Actually I think there could be a problem with optimising the UI with the code base provided.
If you run a performance test using text with shadows and dig down in the profiler I found that 15.5% of the time was being taken up with calls to the a List Getting an item in this case the UIVertex triggering a string.memcpy(???) this class does not appear to be in the open classes???
But we could still do the following optimisations.

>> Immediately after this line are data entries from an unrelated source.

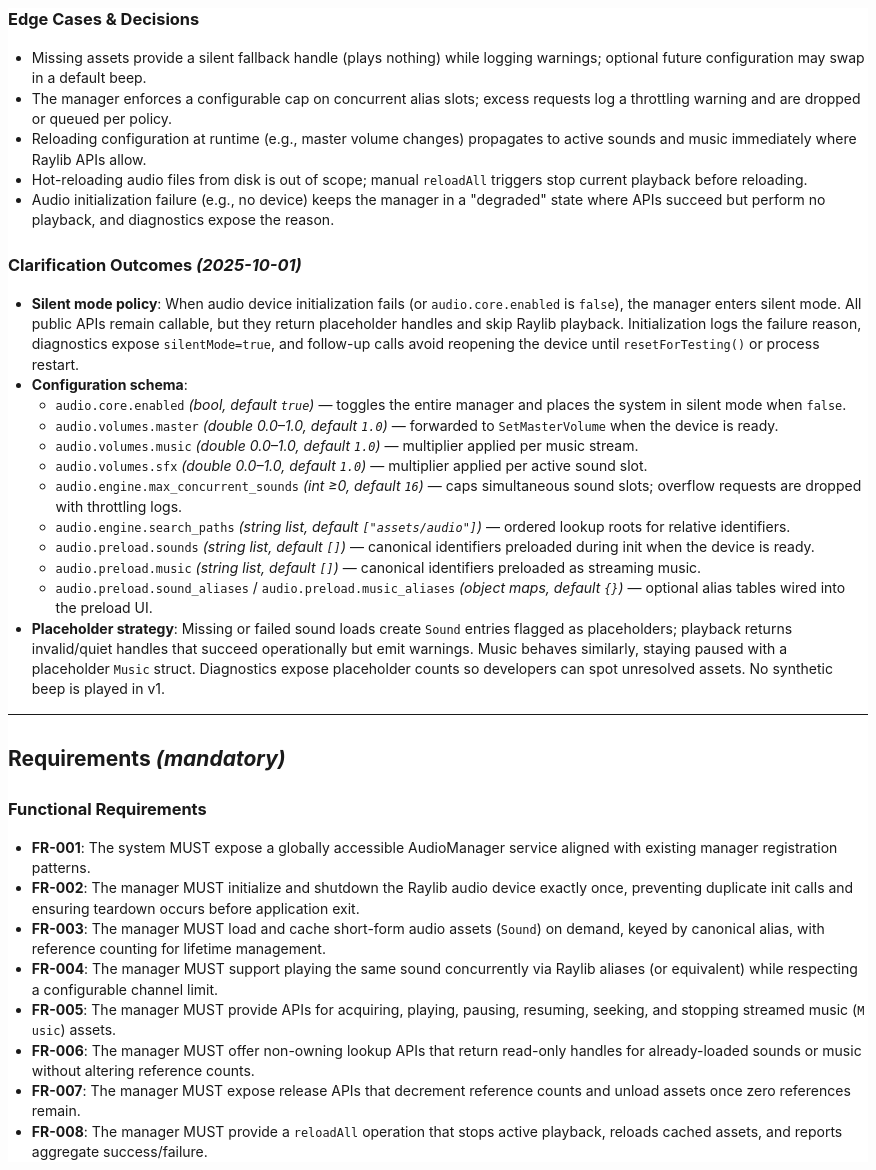 ### Edge Cases & Decisions
- Missing assets provide a silent fallback handle (plays nothing) while logging warnings; optional future configuration may swap in a default beep.
- The manager enforces a configurable cap on concurrent alias slots; excess requests log a throttling warning and are dropped or queued per policy.
- Reloading configuration at runtime (e.g., master volume changes) propagates to active sounds and music immediately where Raylib APIs allow.
- Hot-reloading audio files from disk is out of scope; manual `reloadAll` triggers stop current playback before reloading.
- Audio initialization failure (e.g., no device) keeps the manager in a "degraded" state where APIs succeed but perform no playback, and diagnostics expose the reason.

### Clarification Outcomes *(2025-10-01)*
- **Silent mode policy**: When audio device initialization fails (or `audio.core.enabled` is `false`), the manager enters silent mode. All public APIs remain callable, but they return placeholder handles and skip Raylib playback. Initialization logs the failure reason, diagnostics expose `silentMode=true`, and follow-up calls avoid reopening the device until `resetForTesting()` or process restart.
- **Configuration schema**:
	- `audio.core.enabled` *(bool, default `true`)* — toggles the entire manager and places the system in silent mode when `false`.
	- `audio.volumes.master` *(double 0.0–1.0, default `1.0`)* — forwarded to `SetMasterVolume` when the device is ready.
	- `audio.volumes.music` *(double 0.0–1.0, default `1.0`)* — multiplier applied per music stream.
	- `audio.volumes.sfx` *(double 0.0–1.0, default `1.0`)* — multiplier applied per active sound slot.
	- `audio.engine.max_concurrent_sounds` *(int ≥0, default `16`)* — caps simultaneous sound slots; overflow requests are dropped with throttling logs.
	- `audio.engine.search_paths` *(string list, default `["assets/audio"]`)* — ordered lookup roots for relative identifiers.
	- `audio.preload.sounds` *(string list, default `[]`)* — canonical identifiers preloaded during init when the device is ready.
	- `audio.preload.music` *(string list, default `[]`)* — canonical identifiers preloaded as streaming music.
	- `audio.preload.sound_aliases` / `audio.preload.music_aliases` *(object maps, default `{}`)* — optional alias tables wired into the preload UI.
- **Placeholder strategy**: Missing or failed sound loads create `Sound` entries flagged as placeholders; playback returns invalid/quiet handles that succeed operationally but emit warnings. Music behaves similarly, staying paused with a placeholder `Music` struct. Diagnostics expose placeholder counts so developers can spot unresolved assets. No synthetic beep is played in v1.

---

## Requirements *(mandatory)*

### Functional Requirements
- **FR-001**: The system MUST expose a globally accessible AudioManager service aligned with existing manager registration patterns.
- **FR-002**: The manager MUST initialize and shutdown the Raylib audio device exactly once, preventing duplicate init calls and ensuring teardown occurs before application exit.
- **FR-003**: The manager MUST load and cache short-form audio assets (`Sound`) on demand, keyed by canonical alias, with reference counting for lifetime management.
- **FR-004**: The manager MUST support playing the same sound concurrently via Raylib aliases (or equivalent) while respecting a configurable channel limit.
- **FR-005**: The manager MUST provide APIs for acquiring, playing, pausing, resuming, seeking, and stopping streamed music (`Music`) assets.
- **FR-006**: The manager MUST offer non-owning lookup APIs that return read-only handles for already-loaded sounds or music without altering reference counts.
- **FR-007**: The manager MUST expose release APIs that decrement reference counts and unload assets once zero references remain.
- **FR-008**: The manager MUST provide a `reloadAll` operation that stops active playback, reloads cached assets, and reports aggregate success/failure.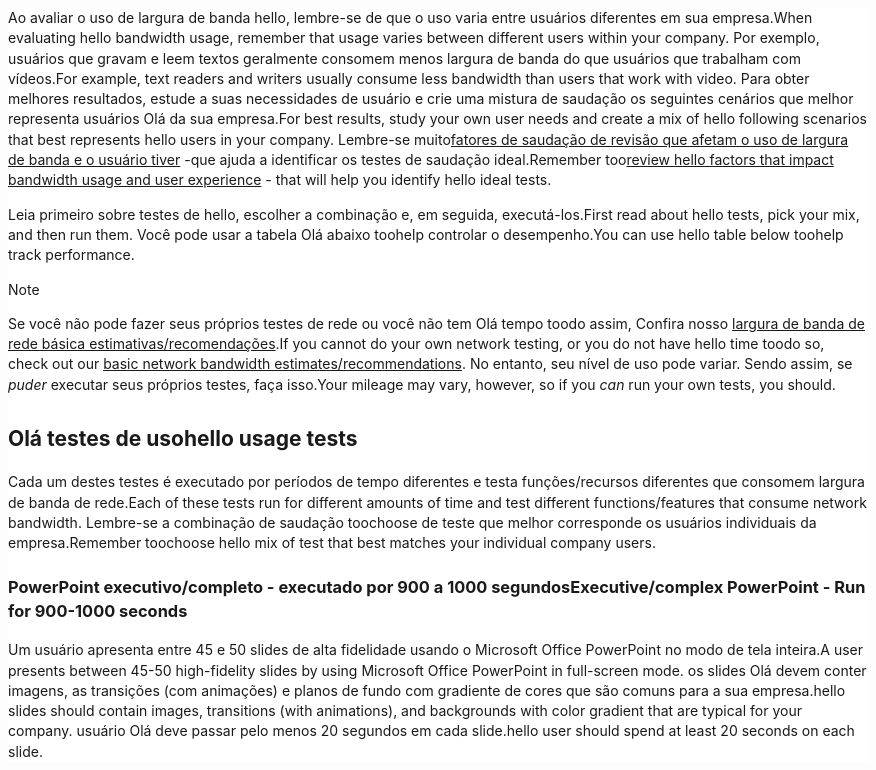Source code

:<span data-ttu-id="c0bec-109">Ao avaliar o uso de largura de banda hello, lembre-se de que o uso varia entre usuários diferentes em sua empresa.</span><span class="sxs-lookup"><span data-stu-id="c0bec-109">When evaluating hello bandwidth usage, remember that usage varies between different users within your company.</span></span> <span data-ttu-id="c0bec-110">Por exemplo, usuários que gravam e leem textos geralmente consomem menos largura de banda do que usuários que trabalham com vídeos.</span><span class="sxs-lookup"><span data-stu-id="c0bec-110">For example, text readers and writers usually consume less bandwidth than users that work with video.</span></span> <span data-ttu-id="c0bec-111">Para obter melhores resultados, estude a suas necessidades de usuário e crie uma mistura de saudação os seguintes cenários que melhor representa usuários Olá da sua empresa.</span><span class="sxs-lookup"><span data-stu-id="c0bec-111">For best results, study your own user needs and create a mix of hello following scenarios that best represents hello users in your company.</span></span> <span data-ttu-id="c0bec-112">Lembre-se muito[fatores de saudação de revisão que afetam o uso de largura de banda e o usuário tiver](remoteapp-bandwidthexperience.md) -que ajuda a identificar os testes de saudação ideal.</span><span class="sxs-lookup"><span data-stu-id="c0bec-112">Remember too[review hello factors that impact bandwidth usage and user experience](remoteapp-bandwidthexperience.md) - that will help you identify hello ideal tests.</span></span>

<span data-ttu-id="c0bec-113">Leia primeiro sobre testes de hello, escolher a combinação e, em seguida, executá-los.</span><span class="sxs-lookup"><span data-stu-id="c0bec-113">First read about hello tests, pick your mix, and then run them.</span></span> <span data-ttu-id="c0bec-114">Você pode usar a tabela Olá abaixo toohelp controlar o desempenho.</span><span class="sxs-lookup"><span data-stu-id="c0bec-114">You can use hello table below toohelp track performance.</span></span>

> [!NOTE]
> <span data-ttu-id="c0bec-115">Se você não pode fazer seus próprios testes de rede ou você não tem Olá tempo toodo assim, Confira nosso [largura de banda de rede básica estimativas/recomendações](remoteapp-bandwidthguidelines.md).</span><span class="sxs-lookup"><span data-stu-id="c0bec-115">If you cannot do your own network testing, or you do not have hello time toodo so, check out our [basic network bandwidth estimates/recommendations](remoteapp-bandwidthguidelines.md).</span></span> <span data-ttu-id="c0bec-116">No entanto, seu nível de uso pode variar. Sendo assim, se *puder* executar seus próprios testes, faça isso.</span><span class="sxs-lookup"><span data-stu-id="c0bec-116">Your mileage may vary, however, so if you *can* run your own tests, you should.</span></span>
> 
> 

## <a name="hello-usage-tests"></a><span data-ttu-id="c0bec-117">Olá testes de uso</span><span class="sxs-lookup"><span data-stu-id="c0bec-117">hello usage tests</span></span>
<span data-ttu-id="c0bec-118">Cada um destes testes é executado por períodos de tempo diferentes e testa funções/recursos diferentes que consomem largura de banda de rede.</span><span class="sxs-lookup"><span data-stu-id="c0bec-118">Each of these tests run for different amounts of time and test different functions/features that consume network bandwidth.</span></span> <span data-ttu-id="c0bec-119">Lembre-se a combinação de saudação toochoose de teste que melhor corresponde os usuários individuais da empresa.</span><span class="sxs-lookup"><span data-stu-id="c0bec-119">Remember toochoose hello mix of test that best matches your individual company users.</span></span>

### <a name="executivecomplex-powerpoint---run-for-900-1000-seconds"></a><span data-ttu-id="c0bec-120">PowerPoint executivo/completo - executado por 900 a 1000 segundos</span><span class="sxs-lookup"><span data-stu-id="c0bec-120">Executive/complex PowerPoint - Run for 900-1000 seconds</span></span>
<span data-ttu-id="c0bec-121">Um usuário apresenta entre 45 e 50 slides de alta fidelidade usando o Microsoft Office PowerPoint no modo de tela inteira.</span><span class="sxs-lookup"><span data-stu-id="c0bec-121">A user presents between 45-50 high-fidelity slides by using Microsoft Office PowerPoint in full-screen mode.</span></span> <span data-ttu-id="c0bec-122">os slides Olá devem conter imagens, as transições (com animações) e planos de fundo com gradiente de cores que são comuns para a sua empresa.</span><span class="sxs-lookup"><span data-stu-id="c0bec-122">hello slides should contain images, transitions (with animations), and backgrounds with color gradient that are typical for your company.</span></span> <span data-ttu-id="c0bec-123">usuário Olá deve passar pelo menos 20 segundos em cada slide.</span><span class="sxs-lookup"><span data-stu-id="c0bec-123">hello user should spend at least 20 seconds on each slide.</span></span>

protected void ApplyShadow(List<UIVertex> verts, Color32 color, int start, int end, float x, float y)
{
UIVertex vt;
var neededCpacity = verts.Count * 2;
if (verts.Capacity < neededCpacity)
verts.Capacity = neededCpacity;
for (int i = start; i < end; ++i)
{
vt = verts[i];
verts.Add(vt);
Vector3 v = vt.position; // Should be outside of loop
v.x += x;
v.y += y;
vt.position = v;
var newColor = color; // ditto
if (m_UseGraphicAlpha) // Should be outside of loop prevents branching and
newColor.a = (byte)((newColor.a * verts[i].color.a) / 255);
vt.color = newColor;
verts[i] = vt;
}
}
So that would give us this …
protected void ApplyShadow(List<UIVertex> verts, Color32 color, int start, int end, float x, float y)
{
UIVertex vt;
var neededCpacity = verts.Count * 2;
if (verts.Capacity < neededCpacity)
verts.Capacity = neededCpacity;
Vector3 v;
if (m_UseGraphicAlpha) // Should be outside of loop prevents branching and
{
var newColor;
for (int i = start; i < end; ++i)
{
vt = verts[i];
verts.Add(vt);
v = vt.position;
v.x += x;
v.y += y;
vt.position = v;
newColor = color; // ditto
newColor.a = (byte)((newColor.a * vt.color.a) / 255);
vt.color = newColor;
verts[i] = vt;
}
}
else {
for (int i = start; i < end; ++i)
{
vt = verts[i];
verts.Add(vt);
v = vt.position;
v.x += x;
v.y += y;
vt.position = v;
vt.color = color;
verts[i] = vt;
}
}
}
It should be a bit faster, don’t have things setup to test it though.
And we could reverse the loop as apparently counting down in C# is slightly faster than up according to dotnetperls.
The other big performance hit appearing in my benchmark is Text.OnFillVBO().
Digging down same issue with UIVertex and string memcpy??? then Vector3.op_Multiply() [can be replaced by unrolling the multiplication to each float element].
Text.GenerationSettings() → get_pixelsPerUnit() is a bit of a hog as for 53 calls we end up with 212 calls when it could be cached.
A bit more digging and the canvasUpdateRegisty.
InternalRegisterCanvasElementForGraphicRebuild() call does a linear search of all elements in the list, this could be improved with a Dictionary or Array based index id system for ICanvasElements. (Note this is only 1.5% of performance issue).